Audience members were eager to learn if Dr. Sarmini had found a differential preventive effect for lipophilic statins, such as atorvastatin or simvastatin, versus hydrophilic statins. He replied that, unfortunately, the published study results don’t allow for such an analysis. However, a large, propensity-matched cohort study published too recently for inclusion in his meta-analysis shed light on this matter. This Swedish national registry study included 16,668 propensity score–matched adults with chronic hepatitis B or C infection, of whom 6,554 initiated lipophilic statin therapy, 1,780 began treatment with a hydrophilic statin, and the rest were statin nonusers. The lipophilic statin users had an adjusted 44% reduction in 10-year HCC risk, compared with nonusers, while hydrophilic statins weren’t associated with a significant preventive effect (Ann Intern Med. 2019 Sep 3;171:318-27).

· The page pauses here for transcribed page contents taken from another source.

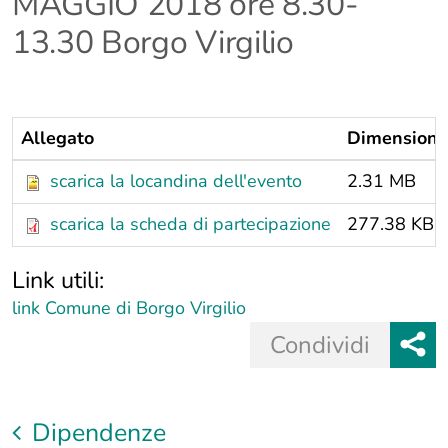
MAGGIO 2018 ore 8.30-
13.30 Borgo Virgilio
Allegato
Dimensione
scarica la locandina dell'evento
2.31 MB
scarica la scheda di partecipazione
277.38 KB
Link utili:
link Comune di Borgo Virgilio
Share
Condividi
button
o
Dipendenze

Dr. Sarmini said that the meta-analysis results, together with the Swedish registry findings, highlight the need for additional well-designed cohort studies and RCTs of statins in populations at high risk for HCC in order to verify the existence of an HCC preventive effect and pinpoint which statins are effective at what dosages.
HCC is the fourth-leading cause of cancer-related mortality globally, accounting for 800,000 deaths annually. And the incidence is rising on a year-by-year basis.
Dr. Sarmini reported having no financial conflicts regarding his study, which was conducted free of commercial support.